New Zealand War Memorial Museum

New Zealand War Memorial Museum

After strolling through the gardens, I visited the nearby New Zealand War Memorial Museum. Despite the name this institution covered all of New Zealand’s past, from its violent geological formation, native Mora inhabitants, animal life — including the odd and now extinct wingless bird Moa — and other historical events. The actual war memorial resided on the top floor, containing a complete and somber list of fallen soldiers and tributes to all the conflicts in which New Zealanders fought. Elsewhere the museum detailed the events of those campaigns. They ranged from British skirmishes with native Mori, to WWI and WWII, and beyond. For the World Wars, seeing those battles portrayed from a different point of view was enlightening. Although New Zealand was an Allied force, the ultimate WWII authority the History Channel, only exposes a very US-centric view of the battles, focusing almost exclusively on those in which American soldiers participated. How easy to forget the “world” part of that conflict’s name, and those great battles, braveness, and sacrifice done by many nationalities.

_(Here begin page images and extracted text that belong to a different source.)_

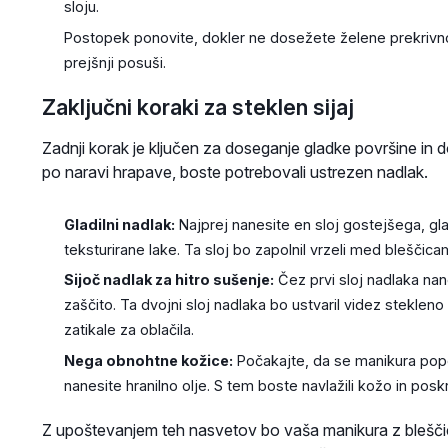
sloju.
Postopek ponovite, dokler ne dosežete želene prekrivn
prejšnji posuši.
Zaključni koraki za steklen sijaj
Zadnji korak je ključen za doseganje gladke površine in d
po naravi hrapave, boste potrebovali ustrezen nadlak.
Gladilni nadlak:
Najprej nanesite en sloj gostejšega, gl
teksturirane lake. Ta sloj bo zapolnil vrzeli med bleščic
Sijoč nadlak za hitro sušenje:
Čez prvi sloj nadlaka nane
zaščito. Ta dvojni sloj nadlaka bo ustvaril videz stekleno
zatikale za oblačila.
Nega obnohtne kožice:
Počakajte, da se manikura pop
nanesite hranilno olje. S tem boste navlažili kožo in poskr
Z upoštevanjem teh nasvetov bo vaša manikura z bleščic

Sometimes It Feels Just Like I’m Fallin’ in the Ocean

With my exploration of the museums and Kiwi culture temporarily complete, I caught the bus to Takapuna Beach for a little ocean swim race. Being an endurance athlete I wanted to experience a race in a foreign country. Being mostly a runner a 5K seemed natural, but unfortunately due to a little bike accident that option was off the table. I did, however, find an 1K ocean swim that would be even more challenging and a type of event not possible back in Iowa.

Ocean Swim

This particular race also featured a 5K run, as well as two forms of kayaking, all with a mass start and a common finish line. On the beach I was one of the few people without a wetsuit, opting not to drag mine halfway across the world and around the islands just for a short swim. At least being such a strong swimmer the lack of neoprene would not make much difference1. I should have already learned that when trying a new sport, doing things your own way is usually a bad idea.

I lined up on the outside near the back, and after the siren sounded dashed into the ocean alongside the other competitors. The chilly water ensnarled me as I swam through the harbor. A wetsuit’s warmth would have been welcomed, but even more so its bouncy. Although salt water provides extra lift, it did not appreciably elevate my poor body position as I plowed through the course like a barge. The ocean water merely left a strong salty residue in my mouth, even as I did my best not to drink any.

I made it through the first two turns of the triangular course fine, although slow. The last stretch angled directly into the sun, almost completely obstructing my view. I tired to keep with the mass of people but drifted off course slightly during this leg. I finally found the last buoy and sprinted towards shore. A short run up the beach brought me to the finish line in 22:02, putting me solidly in the back of the pack. The time was still acceptable time for me, not having swum much after Ironman Canada and the bike accident. This race was mostly for experience and to meet racers on the other side of the world anyway. I of course did not earn any awards, but still stuck around for the ceremony and to talk with people. Kiwi athletes were pretty much like their American counterparts, and we had a good time.

Back in Auckland I stayed at Nomads Backpacker Hostel. The place was decent, although a little dead in the evening. I was not much into nightlife anyway, but its bar and dance area was nearly deserted. A few people lulled around the TV watching a bad hippie film, but people staring into their solitary screens jammed the internet cafe. I joined the TV group for a while before heading to bed.